Supplied passage:
Monday, August 25, 2025

On the Fringes of Scotland

 


Alright; now about Scotland, the next item I crossed off my bucket list a couple of weeks ago. I had a lovely time visiting Edinburgh and the highlands, even though it was a fairly short trip at less than three full days. I'll break up the visit into three parts: the food, the highlands, and the Edinburgh Festival Fringe.
Edinburgh Castle

The Food 

Let's start at a very good place to start: breakfast. The pic above shows a typical Scottish breakfast, comprising the usual eggs and bacon, sausages, tomato, potatoes, a nice and crispy slice of mushroom, and toast, all of which I was well acquainted with. The new entrants were haggis (the brown circular cutlet-like piece), and black pudding, which despite its name turned out to be a black circular cutlet-like piece. Now here is where you vegetarians (all two of you, yes) stop reading and skip to the highlands. Black pudding is made from pork or beef blood, fat, and oatmeal, and is as sinful as you imagine. It's also quite tasty, despite being a bit dry.

What this exercise asks:
A: From the Scotland travel post, reproduce word for word the part that opens with the words containing "Alright; now about" and closes with "the Edinburgh Festival Fringe.".
B: According to the Scotland travel post, what is black pudding made from?
The records that come next are not needed for anything asked here.

Information given:

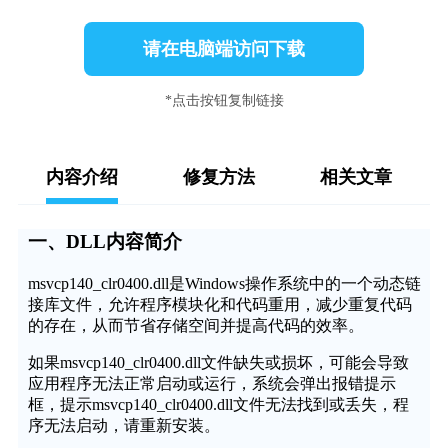
请在电脑端访问下载
*点击按钮复制链接
内容介绍
修复方法
相关文章
一、DLL内容简介
msvcp140_clr0400.dll是Windows操作系统中的一个动态链
接库文件，允许程序模块化和代码重用，减少重复代码
的存在，从而节省存储空间并提高代码的效率。
如果msvcp140_clr0400.dll文件缺失或损坏，可能会导致
应用程序无法正常启动或运行，系统会弹出报错提示
框，提示msvcp140_clr0400.dll文件无法找到或丢失，程
序无法启动，请重新安装。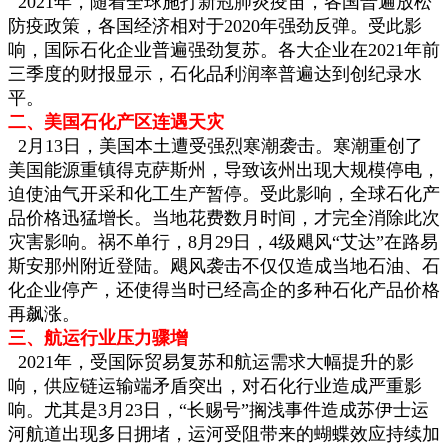
2021年，随着全球施打新冠肺炎疫苗，各国普遍放松
防疫政策，各国经济相对于2020年强劲反弹。受此影
响，国际石化企业普遍强劲复苏。各大企业在2021年前
三季度的财报显示，石化品利润率普遍达到创纪录水
平。
二、美国石化产区连遇天灾
2月13日，美国本土遭受强烈寒潮袭击。寒潮重创了
美国能源重镇得克萨斯州，导致该州出现大规模停电，
迫使油气开采和化工生产暂停。受此影响，全球石化产
品价格迅猛增长。当地花费数月时间，才完全消除此次
灾害影响。祸不单行，8月29日，4级飓风“艾达”在路易
斯安那州附近登陆。飓风袭击不仅仅造成当地石油、石
化企业停产，还使得当时已经高企的多种石化产品价格
再飙涨。
三、航运行业压力骤增
2021年，受国际贸易复苏和航运需求大幅提升的影
响，供应链运输端矛盾突出，对石化行业造成严重影
响。尤其是3月23日，“长赐号”搁浅事件造成苏伊士运
河航道出现多日拥堵，运河受阻带来的蝴蝶效应持续加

Answers per task:
A:
Alright; now about Scotland, the next item I crossed off my bucket list a couple of weeks ago. I had a lovely time visiting Edinburgh and the highlands, even though it was a fairly short trip at less than three full days. I'll break up the visit into three parts: the food, the highlands, and the Edinburgh Festival Fringe.

B: Pork or beef blood, fat, and oatmeal.